The AU school described the awards as a way to “counter the perception that public service is irrelevant and is taken for granted” at a time when federal employees have endured pay freezes, sequestration and the recent shutdown.
Robert Tobias, director of Key Executive Leadership Programs at AU who knows Werfel from his service on the IRS Oversight Board, said the awards “shine a light” on the work of federal employees who, despite the “disdain” with which many are treated, “are dedicated to something larger than themselves. Members of Congress could learn something from them.”

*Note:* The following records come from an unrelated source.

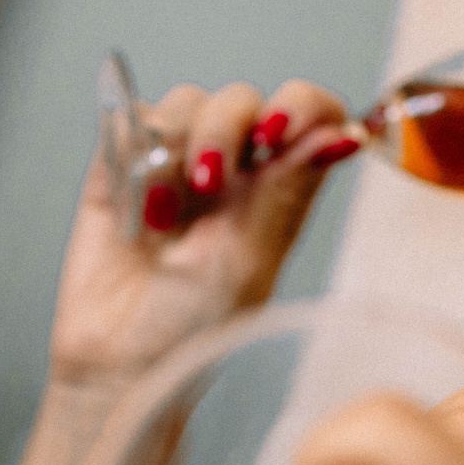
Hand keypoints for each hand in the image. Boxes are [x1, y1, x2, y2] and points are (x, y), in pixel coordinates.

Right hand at [49, 78, 351, 394]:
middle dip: (225, 128)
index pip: (308, 115)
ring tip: (160, 216)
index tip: (277, 131)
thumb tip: (343, 134)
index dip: (300, 105)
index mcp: (277, 191)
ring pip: (188, 103)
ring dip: (177, 145)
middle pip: (241, 101)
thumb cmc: (193, 332)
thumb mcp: (248, 262)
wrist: (119, 363)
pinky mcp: (121, 166)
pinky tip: (134, 203)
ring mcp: (176, 165)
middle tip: (208, 179)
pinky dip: (132, 147)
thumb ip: (286, 189)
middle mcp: (233, 171)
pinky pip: (132, 120)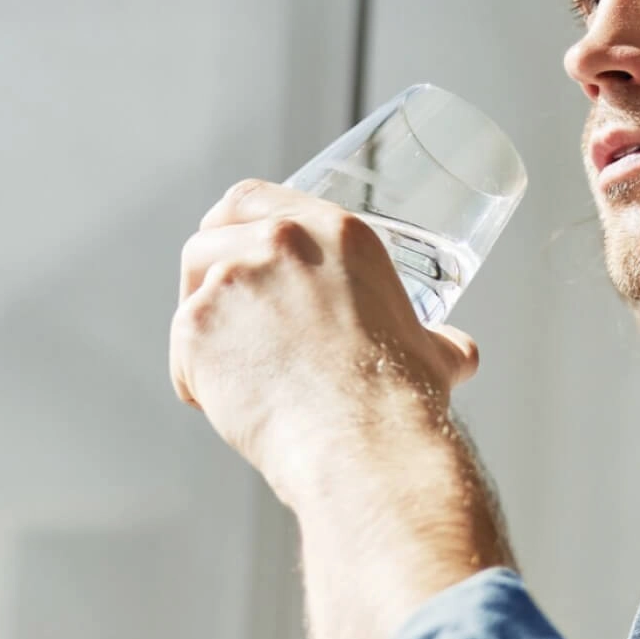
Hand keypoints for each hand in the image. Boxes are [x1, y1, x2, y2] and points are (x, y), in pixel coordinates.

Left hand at [170, 180, 479, 480]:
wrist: (364, 442)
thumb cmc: (401, 402)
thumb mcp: (433, 352)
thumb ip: (439, 342)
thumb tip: (458, 351)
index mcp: (337, 233)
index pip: (255, 196)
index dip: (233, 221)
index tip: (228, 243)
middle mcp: (280, 241)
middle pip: (211, 232)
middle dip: (204, 268)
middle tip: (215, 308)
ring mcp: (234, 278)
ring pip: (189, 290)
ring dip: (198, 324)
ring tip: (226, 370)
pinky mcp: (198, 324)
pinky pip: (180, 348)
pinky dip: (193, 379)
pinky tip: (221, 406)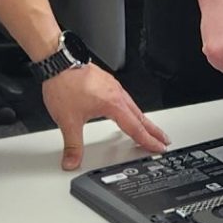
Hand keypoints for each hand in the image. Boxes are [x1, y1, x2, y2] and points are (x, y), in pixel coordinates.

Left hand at [40, 63, 169, 170]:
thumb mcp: (67, 121)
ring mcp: (112, 85)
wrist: (58, 62)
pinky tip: (124, 110)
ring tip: (147, 127)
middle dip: (153, 129)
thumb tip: (72, 161)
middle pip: (140, 116)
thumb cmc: (64, 85)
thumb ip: (72, 145)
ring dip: (142, 118)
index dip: (148, 140)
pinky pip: (124, 97)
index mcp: (113, 104)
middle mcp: (116, 93)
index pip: (135, 128)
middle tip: (164, 139)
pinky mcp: (105, 81)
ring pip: (133, 105)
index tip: (159, 146)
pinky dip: (130, 108)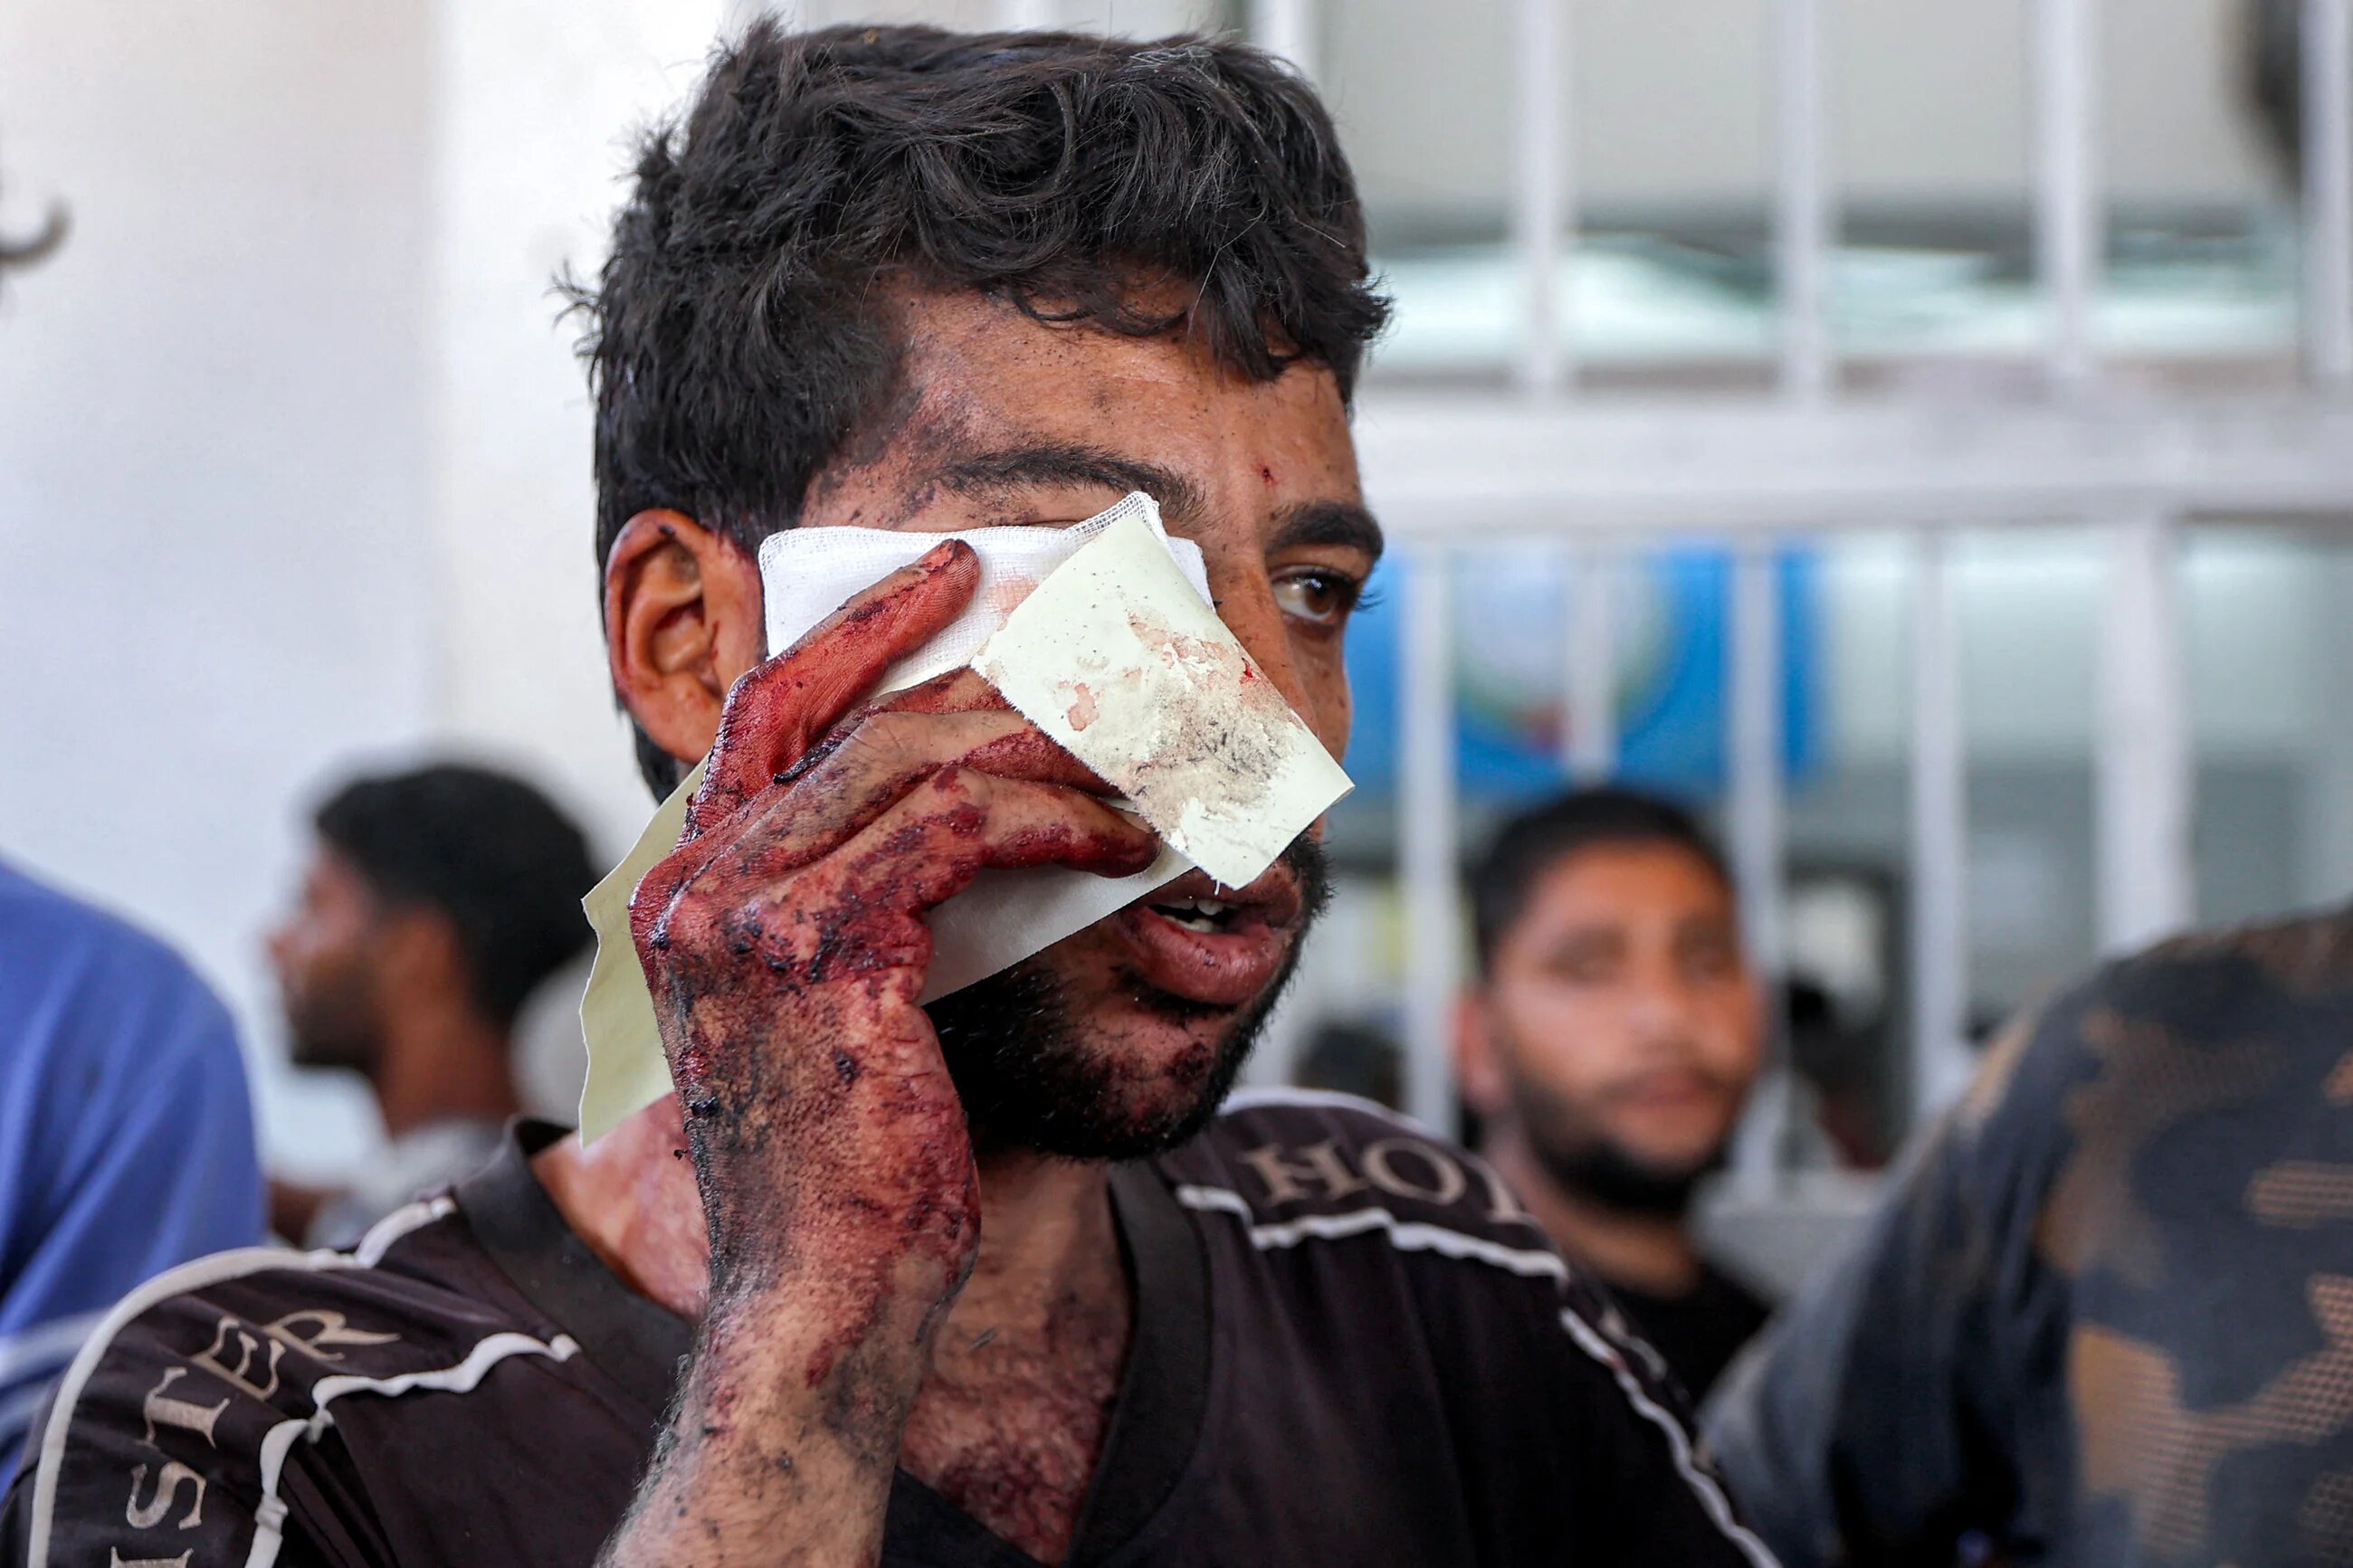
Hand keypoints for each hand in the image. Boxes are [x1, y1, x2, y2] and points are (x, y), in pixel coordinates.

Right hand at [628, 539, 1154, 1312]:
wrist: (822, 1299)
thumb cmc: (848, 1170)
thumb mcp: (836, 1017)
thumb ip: (857, 910)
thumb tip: (959, 822)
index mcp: (685, 892)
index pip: (764, 712)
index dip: (857, 631)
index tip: (950, 579)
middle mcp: (694, 885)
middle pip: (851, 716)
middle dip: (984, 672)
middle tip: (1093, 652)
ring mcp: (744, 911)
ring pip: (915, 759)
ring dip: (1047, 745)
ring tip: (1141, 754)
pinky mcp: (823, 947)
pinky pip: (961, 827)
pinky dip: (1058, 815)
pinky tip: (1129, 836)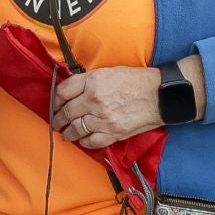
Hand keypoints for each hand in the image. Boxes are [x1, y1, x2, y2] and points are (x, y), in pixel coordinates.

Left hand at [50, 67, 164, 149]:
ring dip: (67, 133)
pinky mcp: (113, 133)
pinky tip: (81, 140)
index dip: (56, 99)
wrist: (159, 95)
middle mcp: (94, 100)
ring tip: (65, 134)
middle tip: (55, 122)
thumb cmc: (135, 80)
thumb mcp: (108, 72)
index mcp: (92, 81)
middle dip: (58, 119)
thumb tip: (73, 90)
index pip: (63, 91)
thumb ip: (89, 81)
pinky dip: (83, 142)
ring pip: (76, 129)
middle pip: (66, 112)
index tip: (55, 104)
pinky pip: (91, 142)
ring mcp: (103, 119)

Werfel revealed that he was inspired to enter public service during a meeting with his undergraduate adviser at Cornell University, who impressed him with her plan to travel to Paraguay to help reform that country’s social security system. “It hit me like a ton of bricks that this is what I want to do,” he said.
Werfel’s past work at the Office of Management and Budget has left him concerned about recruiting the next generation of federal workers and a need to counter some “myths,” he said.
One is that federal employees go home at 5:00 p.m. “That’s when the work is just getting started,” he said, recalling driving by agency buildings and seeing lights on at 9:00 p.m. The second myth has to do with competence, Werfel said, comparing the awe he felt on arrival with his awe upon moving up from high school to college-level peers. “The level of talent is unbelievable,” he said. “By 10:00 a.m. on any day, most Americans are touched by some government program that improves American life, but [they] don’t think about it.”
Overall, nearly everyone wants government to be “efficient, effective and responsive,” Werfel said. “But the outcomes need to be cultivated, and we should invest there.” Though his tenure at IRS is short-term (President Obama has nominated former OMB official John Koskinen for the permanent job), Werfel said he hopes for sufficient investment in IRS to “reach its full potential” as a “high-performing agency” with management controls that “knock it out of the park” when it comes to audits and reports from the inspector general and Government Accountability Office.